Wednesday, February 24, 2010

SHANGHAI

7 reasons why this is my first and LAST visit to Shanghai, China.

  1. CRAZY CABS: I have been to New York City and ridden in what I thought were some pretty crazy cabs, but those experiences fail in comparison to what it’s like to ride in a Chinese cab. When we got off the boat in Shanghai the first day, we went to hail a cab to lunch. It took us three cabs before we found one that would take us to where we needed to go. The cab drivers spoke almost no English and would get so frustrated with us. Not to mention I got the lovely experience of riding up in the front seat. I would cringe at how close we would get to the other cars and pedestrians. Also there seemed to be no traffic rules, the cabs would weave in and out of lanes and sometimes even drive down the middle of two lanes to keep other cars from passing them. It was like being in one of those virtual reality rides we use to do as kids at the Park Meadows mall.
  2. NO NON-SMOKING SECTIONS: I have never smoked a cigarette in my life, but I have inhaled enough second hand smoke on this trip to China to make me feel like a chain smoker. I hadn’t realized how spoiled I was back in the US with all of the laws banning smoking in restaurants. In China everyone smokes everywhere. Every restaurant you go in is foggy with smoke. I would shower three times a day because my hair and clothes would reek of smoke. It was so gross. But at this rate, they won’t have to worry about decreasing their population size with the one-child policy because half of their population will die of lung cancer.
  3. LINE-CUTTERS: Our first stop in Shanghai was the Pearl tower where on top there is a revolving restaurant and incredible view of the city. But like everything in China, the booth to buy a ticket was so crowded. So we began to line up in a nice orderly fashion, but we quickly learned that lines are not very big in China. Everyone just pushes and shoves to the front. People elbow and argue with complete strangers, and no one cares who has been there longer. It took us almost a half an hour to get our tickets because we got cut so much. One man even pushed his child into the line and then pretended to have to follow him. It was the most frustrating experience.
  4. PAPARAZZI: Once we got our tickets for the tower we proceeded to yet another crowed “line” to actually get into the tower. In addition to being starred at constantly, many of the Chinese began taking our picture. Everywhere we turned someone had their camera in our face snapping away. And it probably didn’t help that I was traveling with three blondes. My roommate (blonde) got asked all day long to take pictures with people’s kids. Brittany Spears has my complete sympathy now.
  5. IF IT HAS FOUR LEGS THE CHINESE WILL EAT IT: Until China I had been pretty spoiled in being able to find good food to eat in the ports.
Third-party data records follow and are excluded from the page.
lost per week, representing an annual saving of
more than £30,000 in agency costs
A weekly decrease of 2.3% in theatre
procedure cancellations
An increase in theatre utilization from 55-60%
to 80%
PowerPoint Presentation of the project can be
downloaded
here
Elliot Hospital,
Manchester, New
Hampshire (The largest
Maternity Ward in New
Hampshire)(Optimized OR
But in Shanghai I couldn’t believe the kinds of things that were on the menu – goose liver, pigeon, shark, and all sorts of other bizarre animals that should just not be eaten. The worst though is all the food available in the street markets. Everywhere you look people are holding sticks of food. One lady I was sure was eating an entire crab deep friend and put on a stick. Another child was gnawing on what looked like the dried up pig’s ear we use to feed to Cosmo. EWWW.
  6. BARGAINING: It did not take very long in China to learn that bargaining is not a skill I possess. On one of the days we went to what I call the “knockoff” district to shop for fake designer purses, sunglasses, shoes, ect. It turns out these markets are available EVERYWHERE in China. The one we went into in Shanghai was 4 levels of endless little shops crammed with fake Louie Vinton purses, knock-off North Face Jackets, and pirated videos. When you walk around all the shopkeepers yell at you and try and persuade you to come into their store. Some of the merchandise looks so real, I don’t even know if I would have known the difference, others are terrible. Some of my friends were really getting into it; they got designer wallets, purses, and sunglasses for like $15. I ended up buying a North Face backpack, some Ray Ban Sunglasses, and about 20 DVDs. By the next day the zipper broke on my backpack, the paint chipped on my Ray Bans, and 5 of my DVDs turned out to be only English subtitles.
  7. DIRTY: I think it may be safe to say China is one of the dirtiest places I have ever been. The streets are littered with trash, the sidewalks are all broken, and there are endless cigarette butts on the ground. However, the dirtiness of the landscape is not the first thing you will notice, it’s the smell. It was not uncommon for us to be walking around covering our noses because the smell was so horrible. I began to wonder if people were wearing surgical masks because they didn’t want to get sick or because they didn’t want to inhale the odor that is China. Also I guess it is socially acceptable for people to spit in public, it’s the grossest thing. I tried so hard to just not look down when I was walking around. I have a feeling I’ll be purging some shoes by the end of this trip.